At this time of year, with festive pressure just starting to kick in, it feels important for me to set my intention to maintain simplicity and calm over the whole festive season. It is really difficult to avoid the rising stress that Christmas seems to bring out in us. The consumer craziness can impact even the most rational consumer, even one with deep minimalist intent, and an iron will.

So here are some of my thoughts, and a few thoughts of others. The first piece of advice is from a very wise friend, and I really love it a lot. It is simply to avoid the shops completely. Don’t buy into the craziness. Use the internet, and have essential purchases delivered to you, or better still, direct to your loved one. To buy someone a book for example, you can either buy an actual book and have it delivered directly to the person, or alternatively buy a book voucher or ebook online and send it via email. There are so many ways to buy gifts which don’t involve being in the shops.

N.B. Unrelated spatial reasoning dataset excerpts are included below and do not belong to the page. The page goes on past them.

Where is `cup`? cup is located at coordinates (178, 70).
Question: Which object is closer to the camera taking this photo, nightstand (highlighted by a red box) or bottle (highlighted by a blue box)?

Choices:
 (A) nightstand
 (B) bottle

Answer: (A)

If you are creative, and I like to think of myself this way, you can make things with meaning and purpose for those you love. My top idea for this year is propagated plants, such as herbs and cactuses. Unusual planting containers like tins and cups etc, make beautiful gifts. Again, thank you Pinterest for some lovely ideas.

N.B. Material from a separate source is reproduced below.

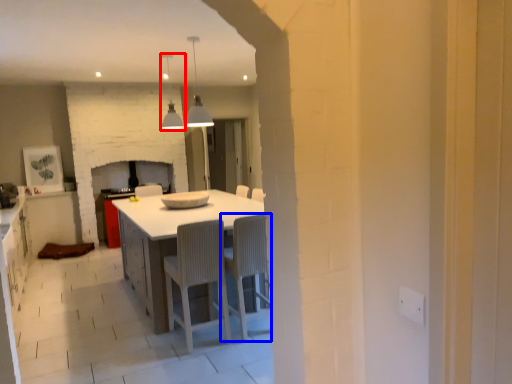
Question: Which point is further to the camera, light fixture (highlighted by a red box) or chair (highlighted by a blue box)?

Choices:
 (A) light fixture
 (B) chair

Answer: (A)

Consumable gifts are perfect. I love them because they can be enjoyed, they are useful and then they’re gone. No clutter, no stress, just enjoyment. Bath salts, a gorgeous aromatic soap, a homemade candle, a body scrub (so easy to make!), pickled foods, jams, the list is endless. Our olive trees have given us an abundance of potential gifts to marinate and share this year.

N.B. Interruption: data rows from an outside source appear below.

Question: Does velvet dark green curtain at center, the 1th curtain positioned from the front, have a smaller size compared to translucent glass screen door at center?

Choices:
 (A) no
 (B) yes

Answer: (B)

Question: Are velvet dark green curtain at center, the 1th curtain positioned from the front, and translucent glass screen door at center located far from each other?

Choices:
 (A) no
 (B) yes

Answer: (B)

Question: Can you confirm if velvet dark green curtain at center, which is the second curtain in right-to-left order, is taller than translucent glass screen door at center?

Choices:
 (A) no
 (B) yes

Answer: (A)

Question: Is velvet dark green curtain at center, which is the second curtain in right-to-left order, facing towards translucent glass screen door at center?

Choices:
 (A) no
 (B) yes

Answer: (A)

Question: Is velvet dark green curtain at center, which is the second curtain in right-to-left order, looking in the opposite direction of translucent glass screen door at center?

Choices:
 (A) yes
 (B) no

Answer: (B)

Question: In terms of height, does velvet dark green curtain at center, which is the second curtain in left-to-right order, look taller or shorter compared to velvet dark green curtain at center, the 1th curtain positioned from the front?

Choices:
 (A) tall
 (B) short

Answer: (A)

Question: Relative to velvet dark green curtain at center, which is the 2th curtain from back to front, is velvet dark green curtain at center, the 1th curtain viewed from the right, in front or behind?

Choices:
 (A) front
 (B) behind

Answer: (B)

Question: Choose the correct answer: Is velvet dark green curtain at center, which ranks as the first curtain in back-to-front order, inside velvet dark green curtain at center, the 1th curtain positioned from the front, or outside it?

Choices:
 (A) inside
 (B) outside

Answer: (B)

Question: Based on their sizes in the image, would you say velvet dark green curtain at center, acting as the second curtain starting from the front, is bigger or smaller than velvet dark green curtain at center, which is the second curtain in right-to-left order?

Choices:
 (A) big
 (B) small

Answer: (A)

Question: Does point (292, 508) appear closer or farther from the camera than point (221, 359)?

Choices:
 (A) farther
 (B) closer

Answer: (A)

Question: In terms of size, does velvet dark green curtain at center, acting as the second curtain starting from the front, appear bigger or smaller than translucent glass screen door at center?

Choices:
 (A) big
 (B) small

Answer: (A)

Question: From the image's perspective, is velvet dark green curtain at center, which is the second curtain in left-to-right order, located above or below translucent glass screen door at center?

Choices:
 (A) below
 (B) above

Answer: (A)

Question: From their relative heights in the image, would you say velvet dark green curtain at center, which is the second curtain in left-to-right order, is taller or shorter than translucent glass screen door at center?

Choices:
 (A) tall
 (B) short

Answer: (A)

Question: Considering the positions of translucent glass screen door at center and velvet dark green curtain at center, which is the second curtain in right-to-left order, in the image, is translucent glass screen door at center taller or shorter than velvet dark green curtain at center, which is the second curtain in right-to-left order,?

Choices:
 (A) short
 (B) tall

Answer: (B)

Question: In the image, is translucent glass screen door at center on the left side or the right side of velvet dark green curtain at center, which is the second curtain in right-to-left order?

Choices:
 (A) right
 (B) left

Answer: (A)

There’s also the concept of not giving any tangible gifts at all. Giving instead to those in need, rather than drowning ourselves in a sea of overindulgence. Or of simply sharing experiences instead of gifts, Leo and the Babauta family style. We are starting to do this with the kids when it comes to gifts from family and friends, but I think we’ll need to wait until the mystery of Santa has dissipated before we will be able to move towards this concept completely.

In the meantime, my intention is firmly set, to have a simple and peaceful Christmas…and I wish the same to anyone else who seeks it!